The idea of talking about a book is to tell the truth about our experiences of it, where it is great, and where it has troubles. Sequels have trouble as a form.

Roger also said:

A propos of nothing much, after having not liked Lily Dale in SMA I now find I like her a lot - especially in the "bed among the lentils" scene.

I see Roger has read or seen Alan Bennet's Bed Among the Lentils. That is a great short play. So are all his Talking Heads plays. Very moving, very poignant, very hard.

Ellen Moody

Date: Tue, 11 Jul 2000 19:56:51 -0700 (PDT)
To: trollope-l@egroups.com
Subject: [trollope-l] LCB -- Chapter XV John Eames

I found this chapter to be very enjoyable. I love recurring characters and catching up with what has been happening to them as time has passed. I don't much care for books that bring back characters and they are exactly the same as when we left them.

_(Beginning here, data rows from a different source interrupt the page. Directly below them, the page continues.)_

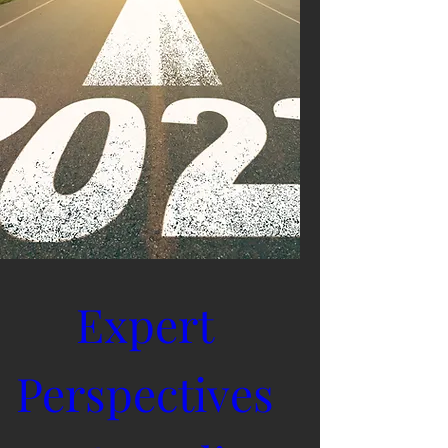
Expert 
Perspectives 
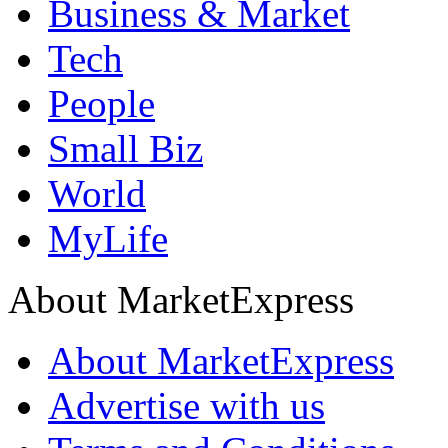
Business & Market
Tech
People
Small Biz
World
MyLife
About MarketExpress
About MarketExpress
Advertise with us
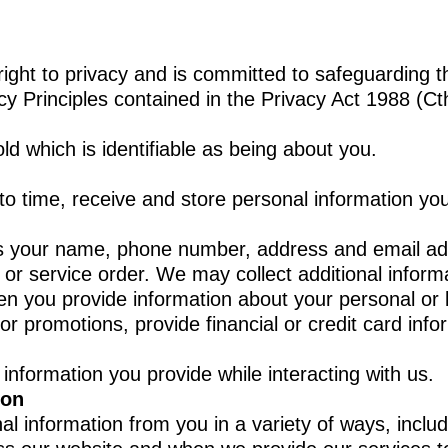
right to privacy and is committed to safeguarding 
cy Principles contained in the Privacy Act 1988 (Ct
ld which is identifiable as being about you.
 to time, receive and store personal information yo
s your name, phone number, address and email add
r service order. We may collect additional informat
en you provide information about your personal or 
r promotions, provide financial or credit card inf
 information you provide while interacting with us.
ion
al information from you in a variety of ways, inclu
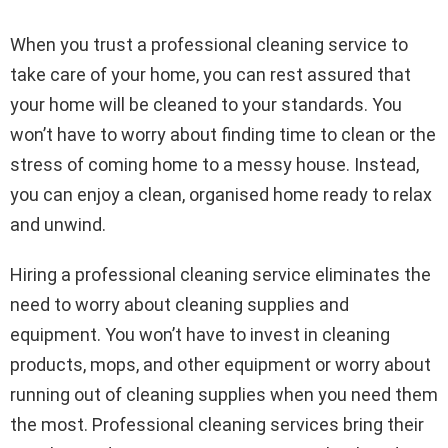
When you trust a professional cleaning service to
take care of your home, you can rest assured that
your home will be cleaned to your standards. You
won’t have to worry about finding time to clean or the
stress of coming home to a messy house. Instead,
you can enjoy a clean, organised home ready to relax
and unwind.
Hiring a professional cleaning service eliminates the
need to worry about cleaning supplies and
equipment. You won’t have to invest in cleaning
products, mops, and other equipment or worry about
running out of cleaning supplies when you need them
the most. Professional cleaning services bring their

I was quite intrigued to visit John (can't call him Johnny any more) Eames in his office after the passage of a few years. He is quite mature now and I see he is still secretary. One presumes he was never asked to fetch boots.

Of particular interest was how the story of his set-to with Crosbie had grown into virtual legend status with Crosbie now almost dying and still not being able to speak and having to eat his food pulverized.

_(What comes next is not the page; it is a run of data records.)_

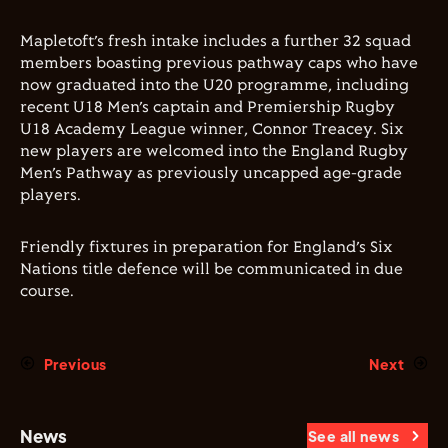
Mapletoft’s fresh intake includes a further 32 squad
members boasting previous pathway caps who have
now graduated into the U20 programme, including
recent U18 Men’s captain and Premiership Rugby
U18 Academy League winner, Connor Treacey. Six
new players are welcomed into the England Rugby
Men’s Pathway as previously uncapped age-grade
players.
Friendly fixtures in preparation for England’s Six
Nations title defence will be communicated in due
course.
Previous
Next
News
See all news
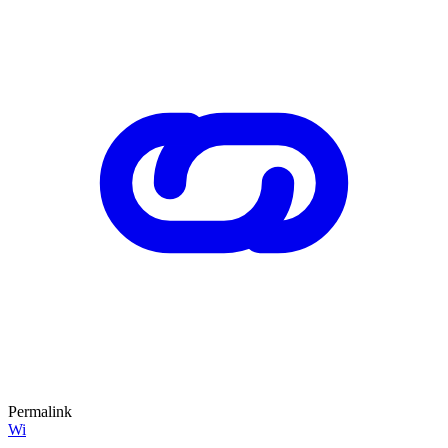
Permalink
Wi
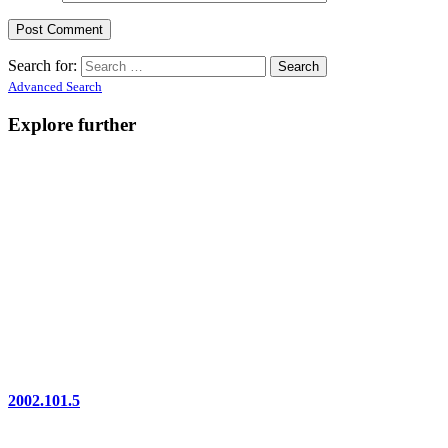
Search for:
Advanced Search
Explore further
2002.101.5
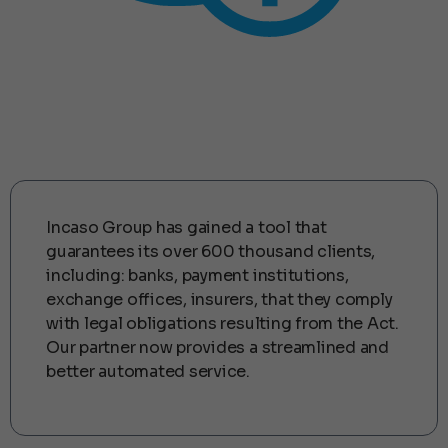
Korzyści dla Partnera
Incaso Group has gained a tool that
guarantees its over 600 thousand clients,
including: banks, payment institutions,
exchange offices, insurers, that they comply
with legal obligations resulting from the Act.
Our partner now provides a streamlined and
better automated service.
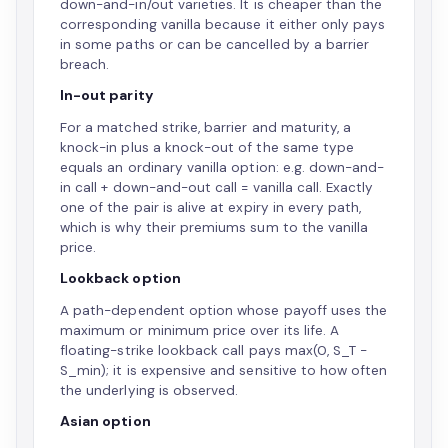
down-and-in/out varieties. It is cheaper than the
corresponding vanilla because it either only pays
in some paths or can be cancelled by a barrier
breach.
In-out parity
For a matched strike, barrier and maturity, a
knock-in plus a knock-out of the same type
equals an ordinary vanilla option: e.g. down-and-
in call + down-and-out call = vanilla call. Exactly
one of the pair is alive at expiry in every path,
which is why their premiums sum to the vanilla
price.
Lookback option
A path-dependent option whose payoff uses the
maximum or minimum price over its life. A
floating-strike lookback call pays max(0, S_T −
S_min); it is expensive and sensitive to how often
the underlying is observed.
Asian option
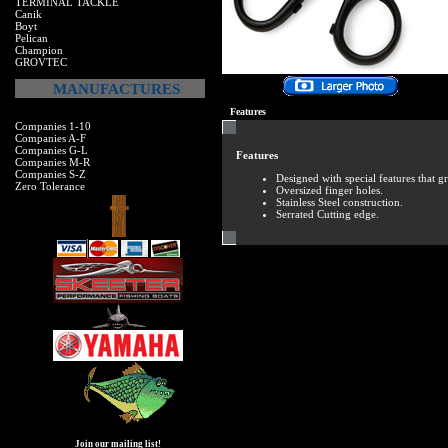
TERMINAL TACKLE
Canik
Boyt
Pelican
Champion
GROVTEC
MANUFACTURES
Features
Companies 1-10
Companies A-F
Companies G-L
Features
Companies M-R
Companies S-Z
Designed with special features that gr
Zero Tolerance
Oversized finger holes.
Stainless Steel construction.
Serrated Cutting edge.
Join our mailing list!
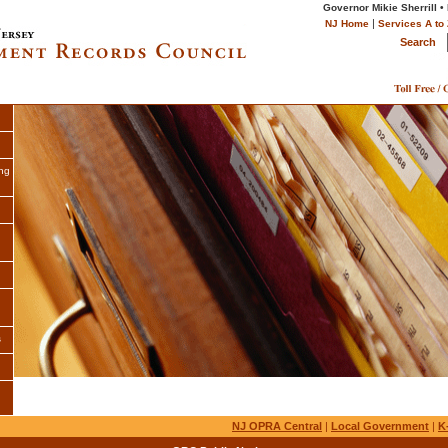
Governor Mikie Sherrill •
|
NJ Home
Services A to 
Search
ng
s
NJ OPRA Central
|
Local Government
|
K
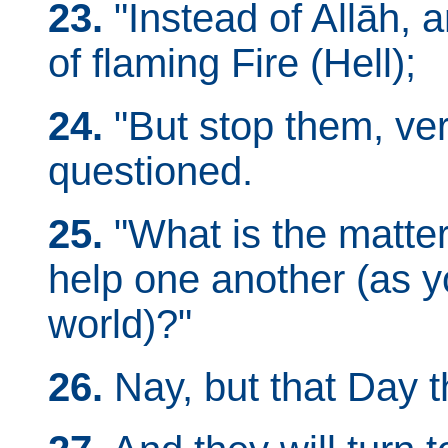
23.
"Instead of Allāh, 
of flaming Fire (Hell);
24.
"But stop them, veri
questioned.
25.
"What is the matte
help one another (as y
world)?"
26.
Nay, but that Day t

And speaking of Crosbie, since this is my first read of the book I was surprised to learn of the death of Lady Alexandrina and am waiting to see what repercussions arise from that.

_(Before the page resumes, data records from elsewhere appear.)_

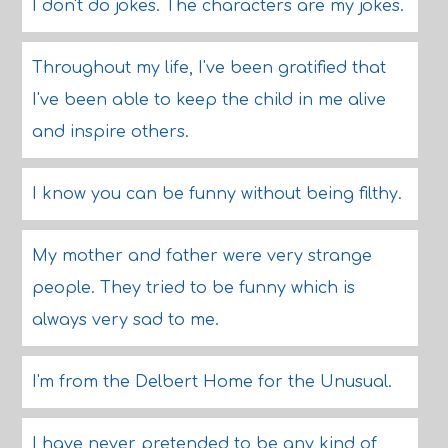
I don't do jokes. The characters are my jokes.
Throughout my life, I've been gratified that
I've been able to keep the child in me alive
and inspire others.
I know you can be funny without being filthy.
My mother and father were very strange
people. They tried to be funny which is
always very sad to me.
I'm from the Delbert Home for the Unusual.
I have never pretended to be any kind of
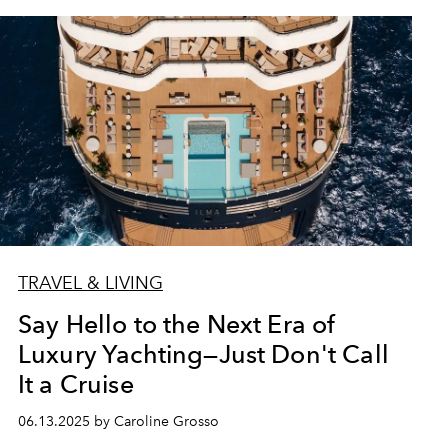
TRAVEL & LIVING
Say Hello to the Next Era of
Luxury Yachting—Just Don't Call
It a Cruise
06.13.2025 by Caroline Grosso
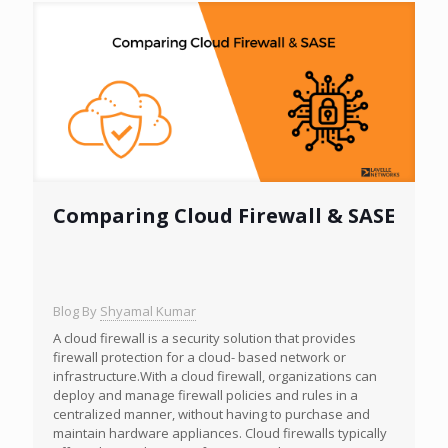
Comparing Cloud Firewall & SASE
Blog By
Shyamal Kumar
A cloud firewall is a security solution that provides
firewall protection for a cloud- based network or
infrastructure.With a cloud firewall, organizations can
deploy and manage firewall policies and rules in a
centralized manner, without having to purchase and
maintain hardware appliances. Cloud firewalls typically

Poor Cradell, there he is married to Amelia Roper and with six children already! I hope he is happy.

It was saddening to hear of the death of Earl de Guest. Hmmm, I was not saddened to hear of the death of Lady Alexandrina though.

Dagny

At 06:47 PM 7/12/00 +0100, Rory O'Farrell wrote:

Roger Batt:

"Yes, because Lily Dale is only 24 in LCB. How old was she at the end of SMA can anyone remember?

I picked up the timescale another way:

"P144 Oxford Classics Last Chronicle (Chap XV, about third page) ".., yet the secret was known to them all. It had been historical for the last four or five years,... " and goes on to tell about Johny Eames and Lily Dale and Crosbie.

P452 of same edition, (Chap 44, third page) Crosbie says "But life has been so bitter with me for the last three years!"

So I think we can take the period between The Small House and The Last Chronicle as three to four years - five at the outside. There is a clue in Lily's age, but I've got to go and cook the dinner, so someone else can look that up!

Rory O'Farrell

Subject: [trollope-l] -- Time scale; Cradell's children; Lily

Rory quoted Dagny:

"When I first read that Cradell and Amelia now had six children I figured six or seven years had passed since SMA. But all other indications seem to point to a lesser period of time, four or five years as Rory pointed out. There is Grace's age to go by also.

Near the end of Chapter 15 (the John Eames chapter), when he is sitting by the fire at work and thinking about the letter received from Julia de Guest he thinks "It was now four years since this Crosbie had been engaged to Miss Dale, and had jilted her so heartlessly as to incur . . . ."

Poor Amelia, at least some twins, if not triplets.

How is Lily's character striking everyone these approximately four years later? She described herself as an old maid, and indeed, much of her conversation does strike me as being "old maidish."

Dagny

Leaving aside the technicalities of having six children in so short a time, Trollope is trying to show us, by way of contrast, Cradell's life style; he has become the victim of rampant domesticity - married to the divine Amelia, there are now small children everywhere, and not enough money. Contrast this with Eames, now a relatively well off man, with kind, well meaning friends, able at the drop of a hat to take himself off to Florence for a few weeks. Then think of Cradell being wakened for 2 o'clock feeds; there, but for the grace of God, went Johnny Eames!